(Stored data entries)
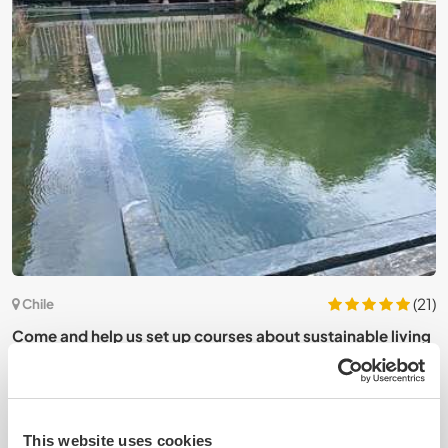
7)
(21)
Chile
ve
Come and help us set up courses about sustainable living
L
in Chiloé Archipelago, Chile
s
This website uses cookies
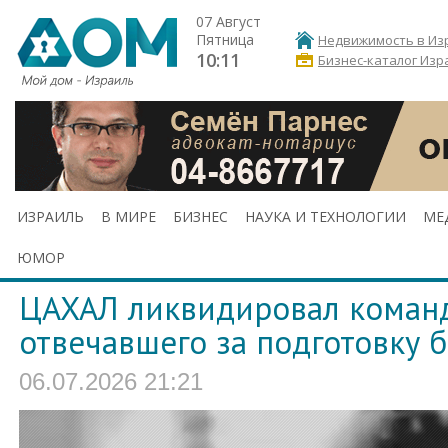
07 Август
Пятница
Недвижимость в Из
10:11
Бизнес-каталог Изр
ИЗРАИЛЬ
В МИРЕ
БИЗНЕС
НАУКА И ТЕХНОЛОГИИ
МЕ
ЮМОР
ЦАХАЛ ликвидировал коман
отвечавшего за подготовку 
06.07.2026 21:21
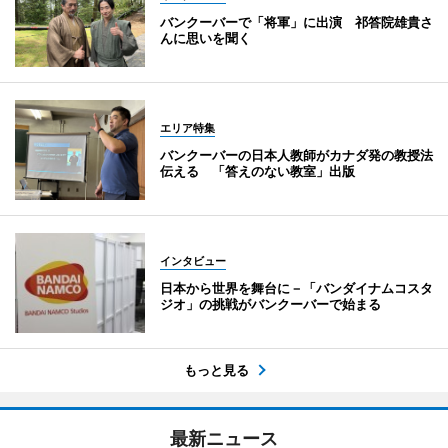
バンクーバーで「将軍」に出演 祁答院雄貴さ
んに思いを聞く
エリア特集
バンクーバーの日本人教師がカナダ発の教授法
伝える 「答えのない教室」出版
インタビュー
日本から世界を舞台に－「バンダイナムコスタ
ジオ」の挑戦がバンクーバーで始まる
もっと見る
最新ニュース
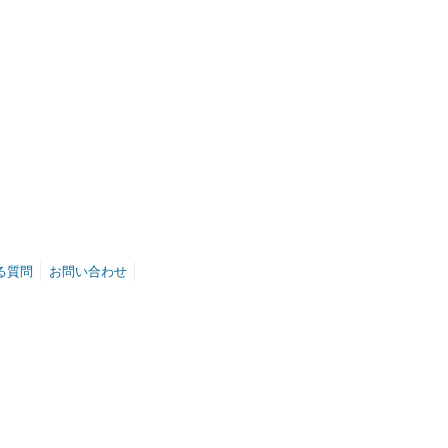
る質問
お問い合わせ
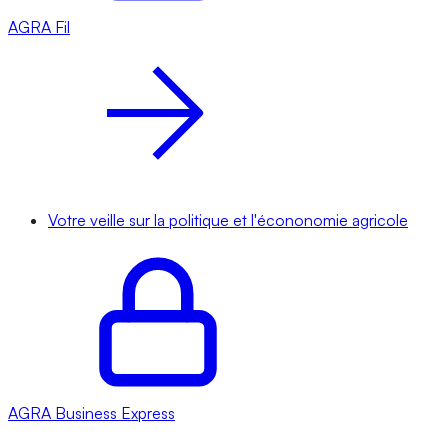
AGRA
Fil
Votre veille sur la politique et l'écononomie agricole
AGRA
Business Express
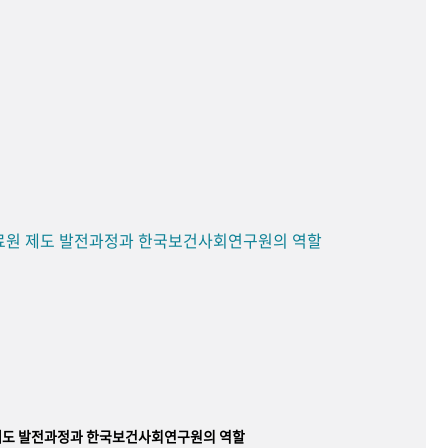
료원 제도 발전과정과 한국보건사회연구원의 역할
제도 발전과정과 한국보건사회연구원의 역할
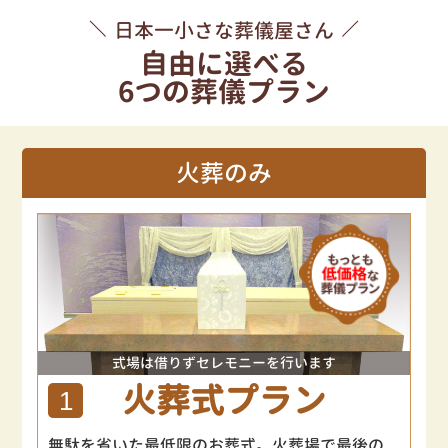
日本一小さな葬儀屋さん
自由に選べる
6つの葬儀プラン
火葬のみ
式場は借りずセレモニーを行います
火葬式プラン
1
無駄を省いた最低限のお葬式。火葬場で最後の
---
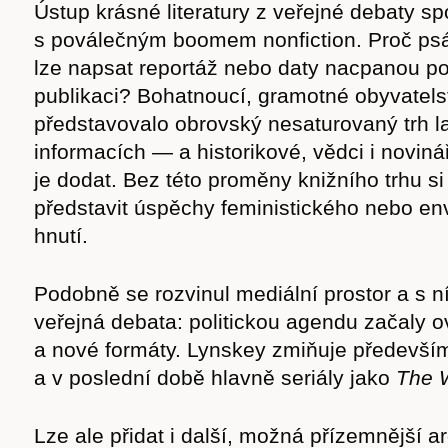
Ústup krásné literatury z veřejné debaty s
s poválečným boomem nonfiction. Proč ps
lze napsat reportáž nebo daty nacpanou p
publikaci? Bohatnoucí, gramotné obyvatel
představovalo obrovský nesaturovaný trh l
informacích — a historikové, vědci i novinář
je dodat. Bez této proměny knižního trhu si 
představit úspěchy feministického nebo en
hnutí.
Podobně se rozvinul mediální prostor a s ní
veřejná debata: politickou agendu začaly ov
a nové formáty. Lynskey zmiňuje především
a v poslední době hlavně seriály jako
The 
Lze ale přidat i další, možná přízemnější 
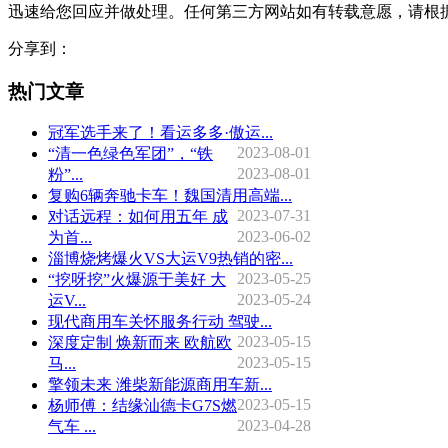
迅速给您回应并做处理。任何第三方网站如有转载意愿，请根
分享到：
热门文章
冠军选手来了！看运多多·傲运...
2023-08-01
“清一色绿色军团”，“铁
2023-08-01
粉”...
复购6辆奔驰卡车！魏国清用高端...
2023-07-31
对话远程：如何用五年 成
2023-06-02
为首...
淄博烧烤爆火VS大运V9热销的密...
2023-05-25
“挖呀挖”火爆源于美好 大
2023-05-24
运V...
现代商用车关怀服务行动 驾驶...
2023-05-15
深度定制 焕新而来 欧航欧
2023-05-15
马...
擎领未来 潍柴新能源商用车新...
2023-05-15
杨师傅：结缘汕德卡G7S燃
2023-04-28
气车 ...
---
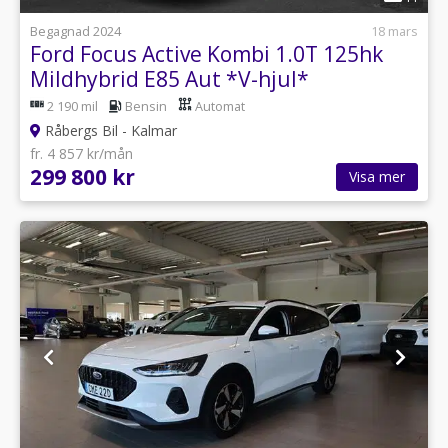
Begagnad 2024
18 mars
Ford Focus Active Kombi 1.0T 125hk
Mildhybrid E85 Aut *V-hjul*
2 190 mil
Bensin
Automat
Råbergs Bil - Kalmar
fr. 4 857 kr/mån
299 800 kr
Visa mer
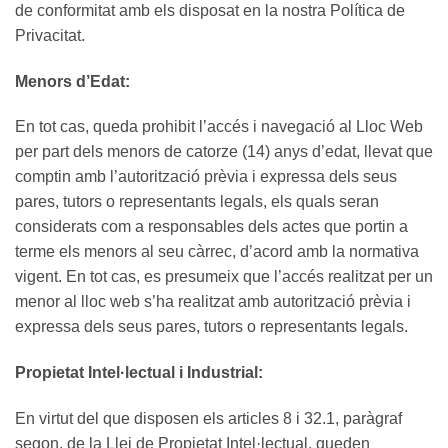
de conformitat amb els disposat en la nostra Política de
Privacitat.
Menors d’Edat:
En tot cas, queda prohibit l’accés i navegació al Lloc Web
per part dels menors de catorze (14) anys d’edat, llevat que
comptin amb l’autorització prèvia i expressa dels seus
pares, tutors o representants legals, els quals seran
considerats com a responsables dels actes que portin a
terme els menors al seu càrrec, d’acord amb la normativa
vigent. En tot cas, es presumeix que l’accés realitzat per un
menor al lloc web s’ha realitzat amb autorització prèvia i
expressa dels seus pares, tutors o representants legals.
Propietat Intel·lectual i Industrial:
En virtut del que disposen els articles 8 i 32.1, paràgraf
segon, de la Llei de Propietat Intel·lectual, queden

= The task =
In the data above, copy every line where the string "realitzat" appears.

= Response =
vigent. En tot cas, es presumeix que l’accés realitzat per un
menor al lloc web s’ha realitzat amb autorització prèvia i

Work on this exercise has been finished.